Segment Start: GIVEN INFORMATION

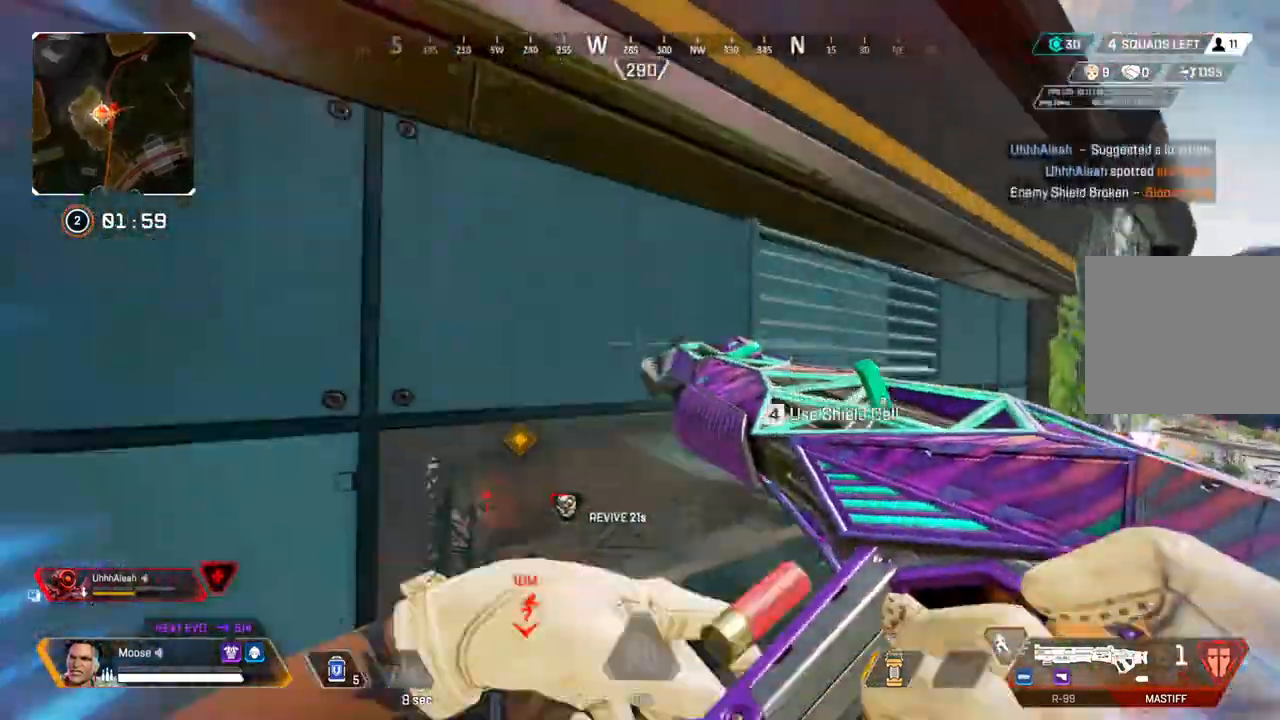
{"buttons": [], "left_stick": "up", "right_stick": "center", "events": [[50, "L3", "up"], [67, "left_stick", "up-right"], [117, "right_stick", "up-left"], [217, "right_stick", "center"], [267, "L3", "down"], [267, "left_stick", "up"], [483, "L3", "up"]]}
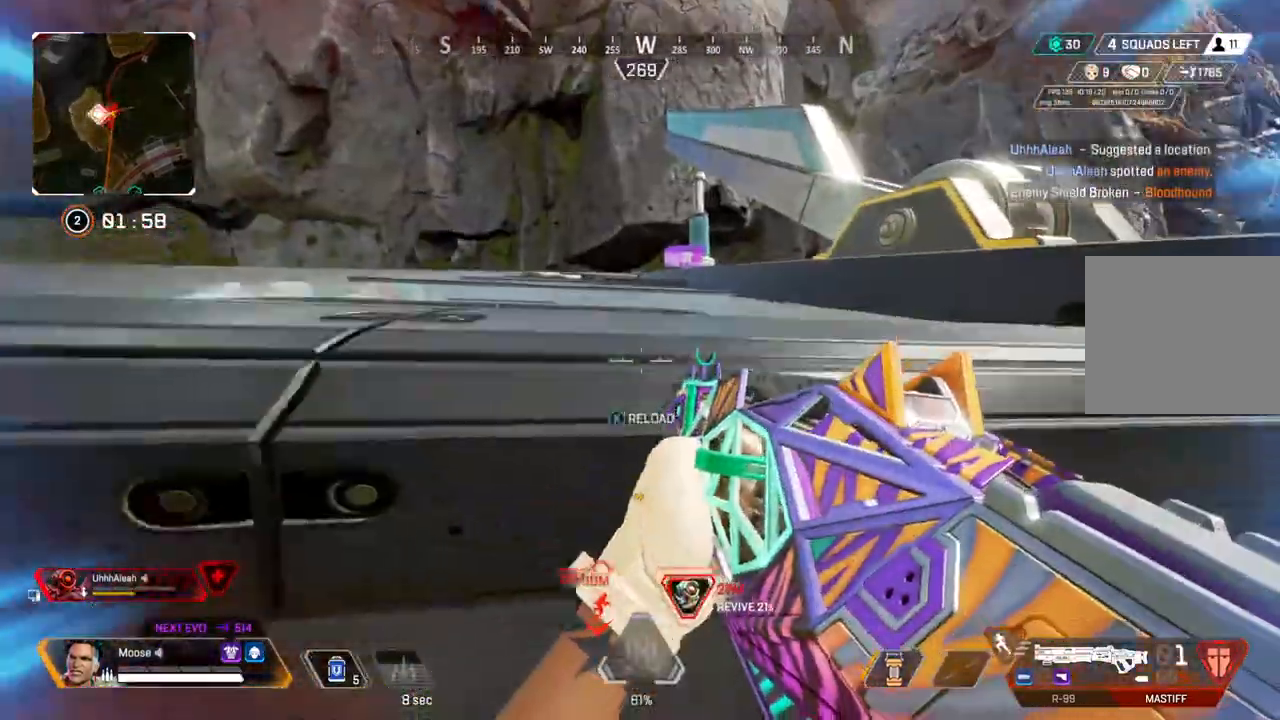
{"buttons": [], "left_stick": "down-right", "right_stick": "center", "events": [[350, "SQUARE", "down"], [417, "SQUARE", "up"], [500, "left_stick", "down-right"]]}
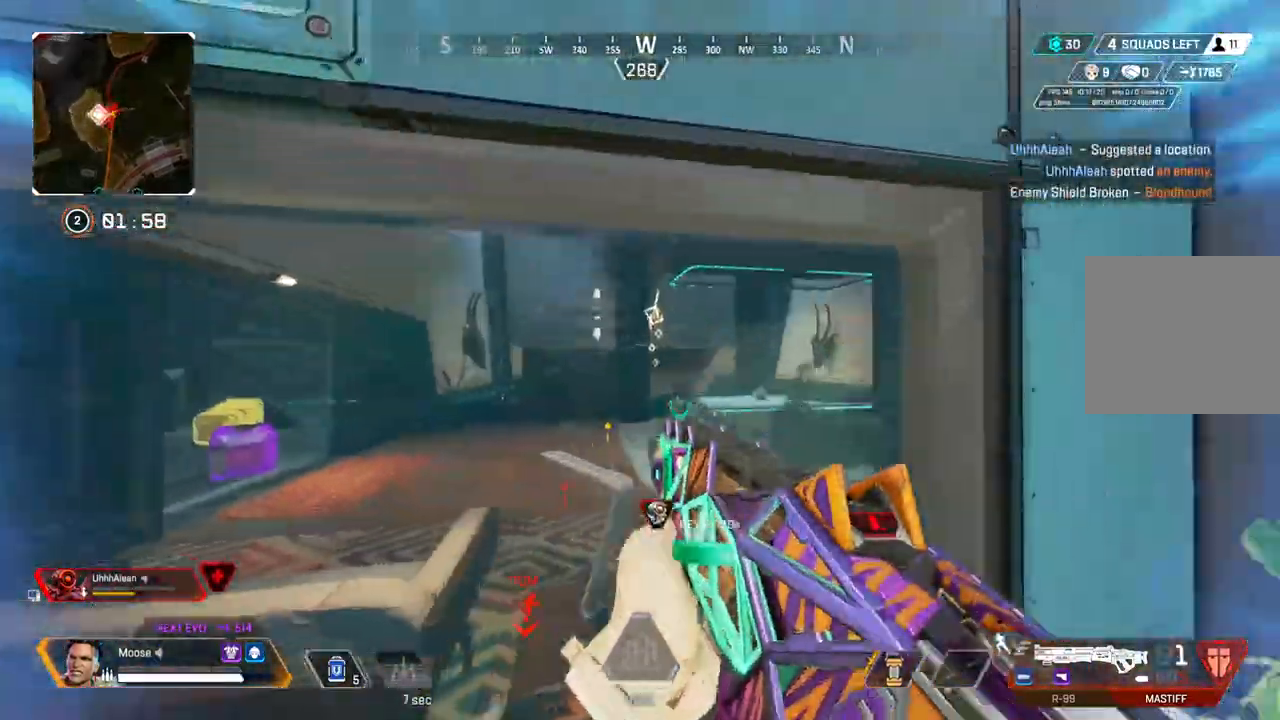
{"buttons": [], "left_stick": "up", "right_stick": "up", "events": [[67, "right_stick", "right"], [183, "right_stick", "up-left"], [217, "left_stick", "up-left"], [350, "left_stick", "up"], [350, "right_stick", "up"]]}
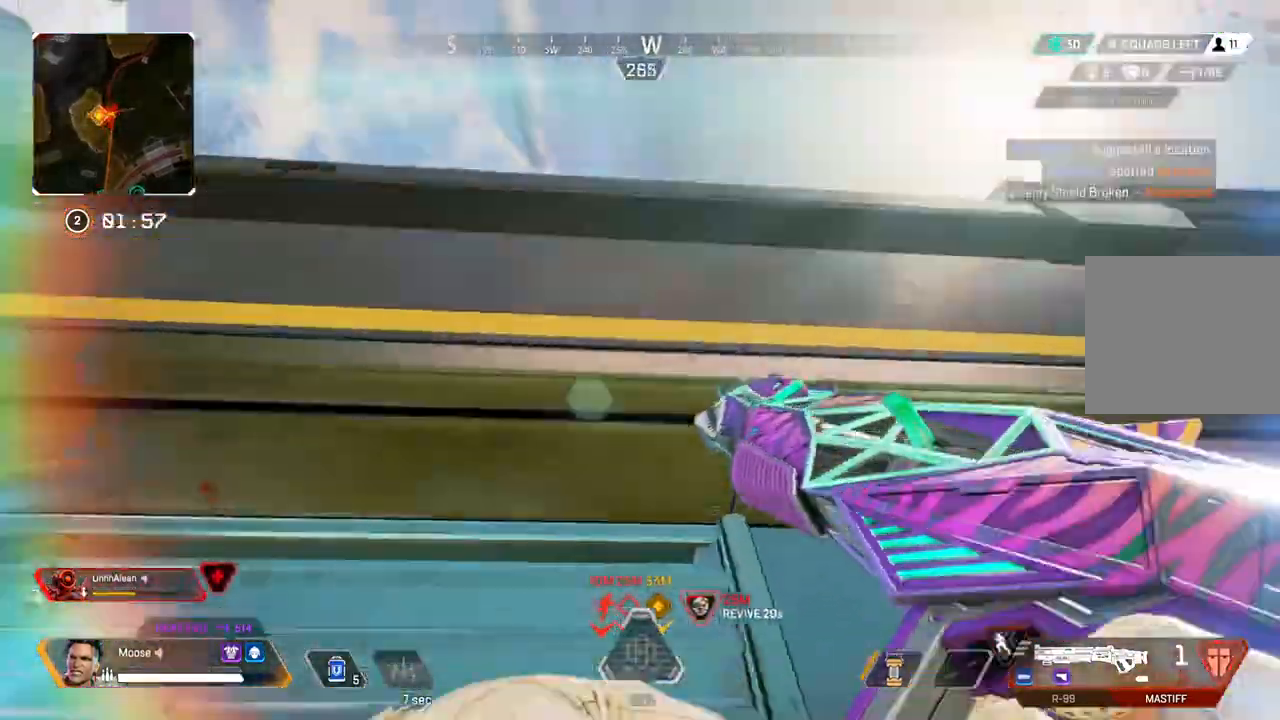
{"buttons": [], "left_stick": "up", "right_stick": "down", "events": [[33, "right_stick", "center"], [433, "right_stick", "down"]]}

Segment End: GIVEN INFORMATION
Segment Start: GIVEN INFORMATION

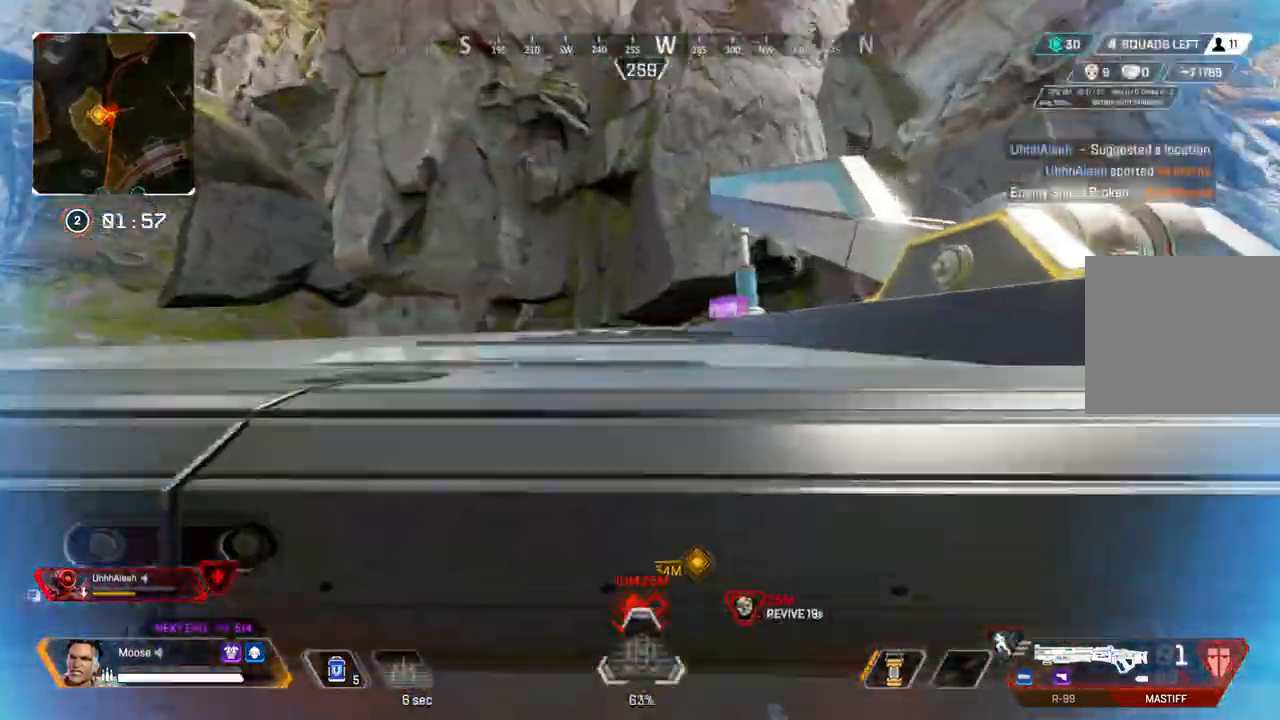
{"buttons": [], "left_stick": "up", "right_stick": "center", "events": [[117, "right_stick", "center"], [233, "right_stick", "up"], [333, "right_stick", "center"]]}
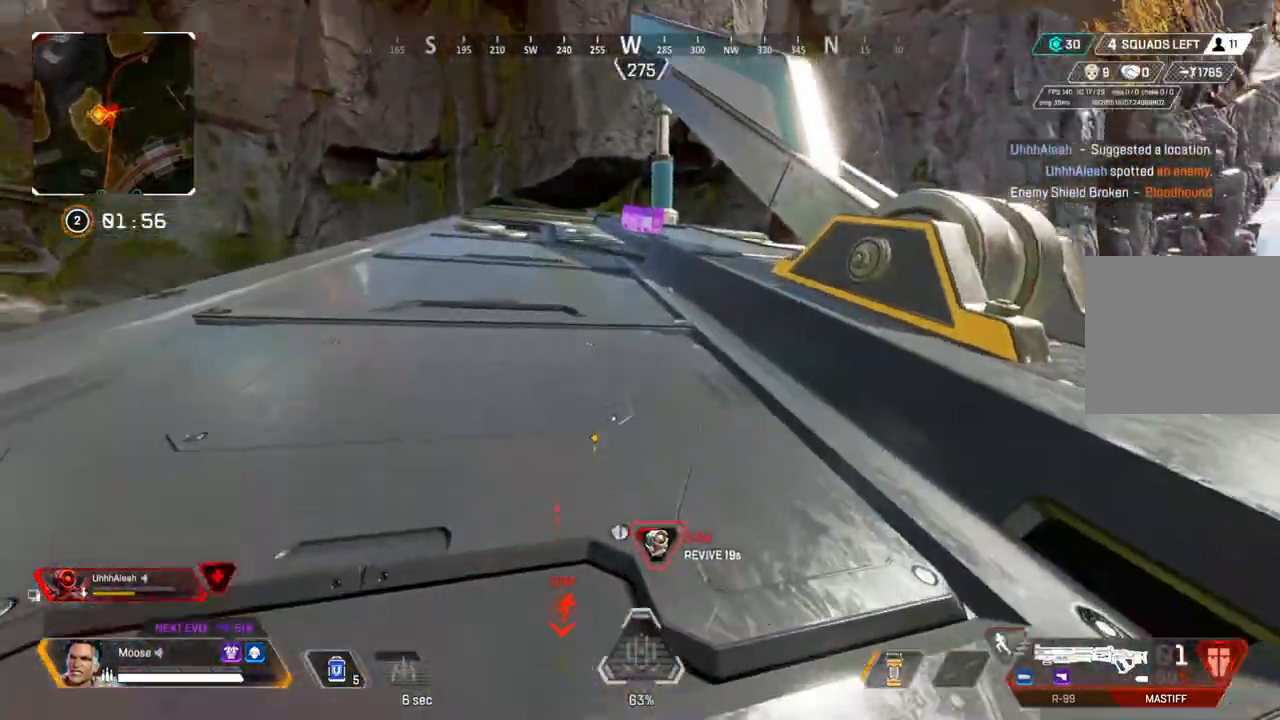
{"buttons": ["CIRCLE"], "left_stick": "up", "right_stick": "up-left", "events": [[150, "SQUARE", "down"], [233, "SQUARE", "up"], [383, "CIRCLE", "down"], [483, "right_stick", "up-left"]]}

Segment End: GIVEN INFORMATION

■ WHAT YOU ARE ASKED TO DO: Counting every line that holds the string "SQUARE", give the total for the data above and nothing else.

■ ANSWER TO THIS PROBLEM: 2